What are the little things that count? After careful thought, here is my top 10 list of things to pay attention to for an outstanding quilt.
- Choose quality fabric for both top and backing. Yes, there is a difference in fabric. You do get what you pay for. I prefer to prewash my fabric tossing in a color catcher to capture any fugitive dyes. I don’t like finding dyes bleeding and even color fast fabrics may have a little color loss in the wash. The color catcher captures the dyes keeping them from migrating and attaching to the fabric in other locations.
- Besides careful piecing using a consistent 1/4 inch seam allowance, trim subunits and blocks to size before piecing into the next larger unit. Because I like to trim, I always cut patches slightly oversize. In fact, I use Studio 180 cutting rulers that start with a slightly oversize measurements to allow for trimming to size. The subunits and blocks come out perfectly sized, points in tact and look awesome when sewed into the quilt.
- Learn the correct way to add borders to a quilt top. Borders when properly applied will “square up” the quilt. Both top and bottom border should be cut the same length, even if the length of the top and bottom of the quilt are not quite the same measurement. Ease in any fullness, but always cut the borders the same length. The same is true for the side borders. Cut both of them the same length. Ease in any fullness. Sew top and border together with the fullest one on the bottom where the feed dogs gently pull the fullness evening it out for a perfect look.
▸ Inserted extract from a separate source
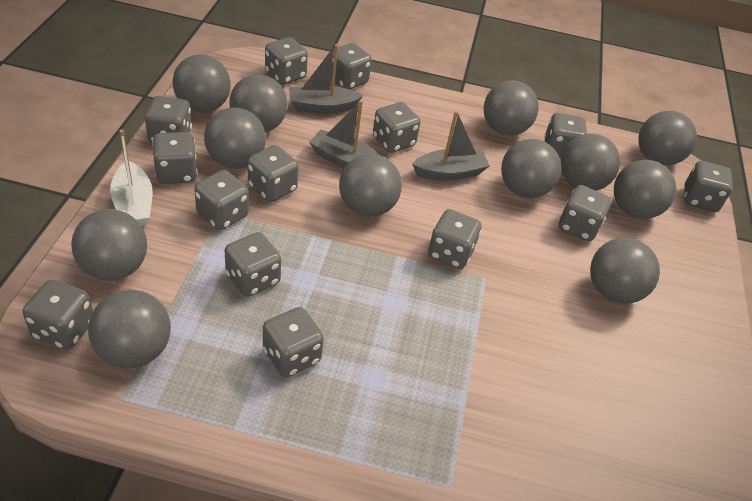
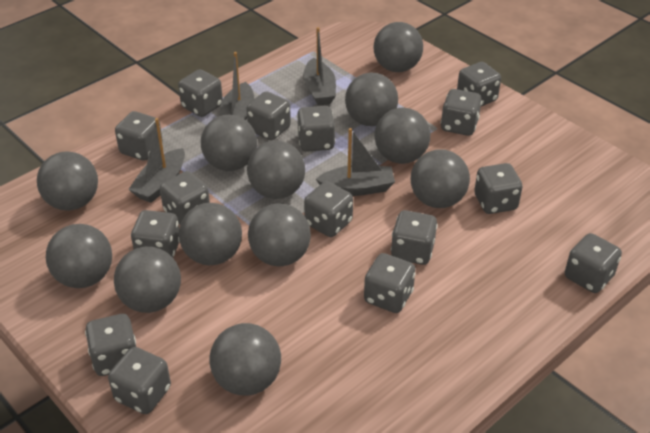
grey boat: [289,44,363,114] [309,100,379,168] [412,111,490,181] = 3 -> [128,118,185,203] [220,52,254,120] [303,27,336,106] [316,128,395,196] = 4
grey dice: [23,280,93,350] [145,96,192,143] [152,132,198,184] [194,170,249,230] [225,232,281,297] [247,145,299,202] [263,307,324,377] [265,37,308,85] [331,43,372,89] [373,102,421,153] [428,209,482,269] [544,113,587,159] [559,185,612,241] [684,161,733,212] = 14 -> [85,314,136,376] [108,347,171,414] [115,111,163,161] [131,210,180,257] [160,171,210,225] [178,69,223,117] [246,92,291,140] [297,106,335,152] [304,181,353,237] [364,253,415,313] [391,210,438,265] [441,89,482,136] [457,62,501,106] [474,163,523,214] [565,233,622,293] = 15
white boat: [110,130,153,226] = 1 -> none = 0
- Spend the few extra minutes it takes to load the quilt correctly on the longarm frame. Always square up the top and bottom of the backing piece so that the backing is square. If you try loading backing with an uneven top and/or bottom, scoops of backing may develop on the sides of the backing, which when quilted may pleat the backing. Even with squaring the top and bottom of the backing, it is best to roll and smooth the backing onto the take up roller, then, transfer the backing from the take up roller to the belly bar roller holding onto both rollers keeping tension on the backing. Stop rolling periodically to smooth out any little wrinkles in the backing as it rolls onto the belly bar roller.
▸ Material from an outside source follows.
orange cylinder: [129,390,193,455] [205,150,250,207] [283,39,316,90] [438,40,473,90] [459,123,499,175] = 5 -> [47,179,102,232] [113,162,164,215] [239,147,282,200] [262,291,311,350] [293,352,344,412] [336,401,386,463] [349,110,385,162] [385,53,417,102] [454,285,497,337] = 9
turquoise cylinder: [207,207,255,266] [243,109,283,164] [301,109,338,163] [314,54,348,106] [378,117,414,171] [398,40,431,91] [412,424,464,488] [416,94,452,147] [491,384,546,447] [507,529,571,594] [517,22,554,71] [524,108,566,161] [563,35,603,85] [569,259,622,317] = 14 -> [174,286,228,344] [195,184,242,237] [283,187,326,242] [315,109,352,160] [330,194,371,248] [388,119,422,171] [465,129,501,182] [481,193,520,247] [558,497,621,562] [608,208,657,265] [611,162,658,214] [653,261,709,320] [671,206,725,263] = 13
- Use quality batting. Quality batting has a consistent thickness throughout and has nice even edges that are not warped. The batting is very important in the quilt, not only as a filler between the top and backing, but it provides the place for the top and bobbin thread to meet when the knot is formed. When batting is poor quality with thick in places and thin in other places, it is impossible for the tension to be adjusted to create a perfect stitch every time. In places where the batting is very thin, there is no hiding place for the knot to form resulting in what looks like poor tension with the top thread pulled to the bottom or the bobbin thread pulled to the top. You only cheat yourself by using poor quality batting.
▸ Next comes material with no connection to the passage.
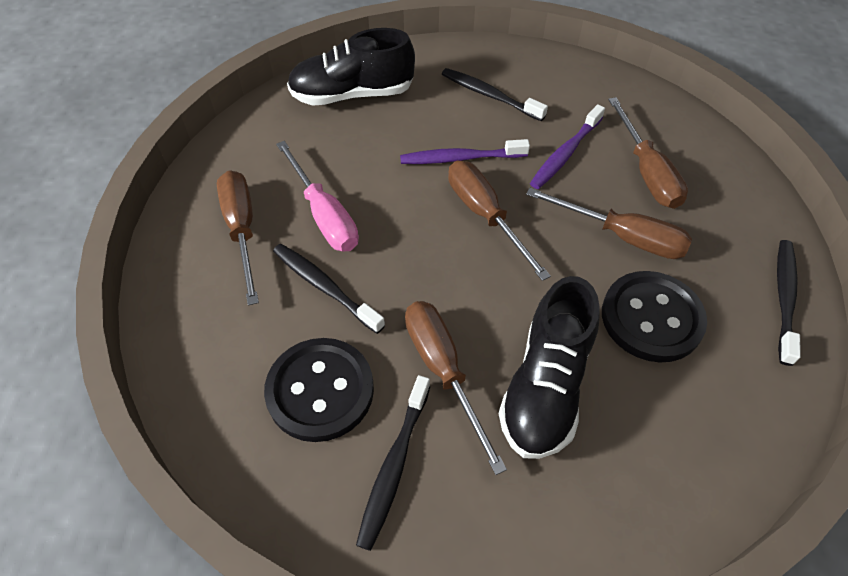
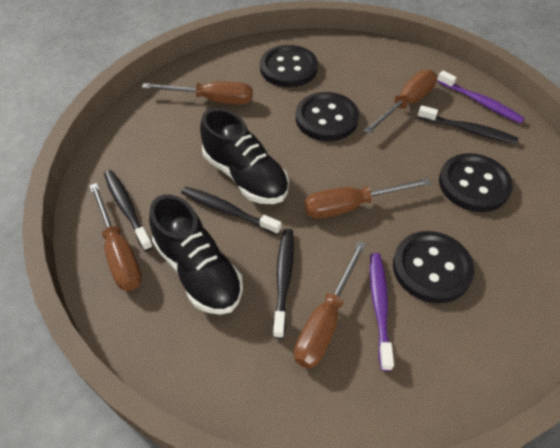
black button: [264,338,374,442] [602,271,707,363] = 2 -> [260,45,318,87] [296,92,359,141] [393,231,475,303] [439,153,513,212] = 4
pink screwdriver: [276,141,359,252] = 1 -> none = 0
- Open the batting and let it relax for a few hours before using it. If that is not possible, put the batting into the dryer on the no heat cycle for about 10 minutes to fluff it up and help remove the folds.
- Baste the batting to the backing with the vertical channel lock engaged to create a basting line that is perfectly parallel to the rollers. Use this basting line as a placement line for placing the top. Your quilt can’t possible end up square if you don’t load it square with the frame.
- Center the quilt top with the center of the frame. Use a zero center tape mounted on the frame to reference when loading the quilt and each time the quilt is advanced to keep the quilt top tracking squarely centered on the frame. The quilt top should be smooth, but never distorted or pushed to one side or the other and the sides always kept at the designated measurement regardless of variances in width of the quilt.
- Train your eyes and your fingers to recognize quality tension. You should see defined stitches, not the thread as a flat line or pokes of the bobbin thread on top or top thread on the bottom. Your fingers should feel the thread pulling into the batting on both the top and bottom. Physically check the tension by looking at the stitching, especially on the bottom if you are not sure.
- Use thread that is engineered for machine quilting. Machine quilting thread is stronger and designed to work at the higher speeds longarm quilting machines
operate. Machine quilting threads come in all weights, #, and TEX, fiber content, and a huge selection of colors. Yes, it is a little more expensive than regular sewing thread, but the total cost per quilt would only be from a few cents to a few dollars more. Don’t forget the machine needle. Size the needle to the thread. It is the groove that carries the thread below the quilt where the top thread loop can be picked up by the hook and bobbin thread. If the groove is too small, tension problems result.
Are there more? Yes. Each of these might seem like such a little thing. But the sum total of the little things done right result in an all over top quality quilt. Just think about it. If you purchased a new car that had just a few little things not quite right would you be happy with the product? It’s only one tire that is just a little out of round, a little scratch in the door paint, one tail light that is dim, the cup holder not quite large enough, and a little stain on the seat.
Resolve to do the little things. You will be happy you did.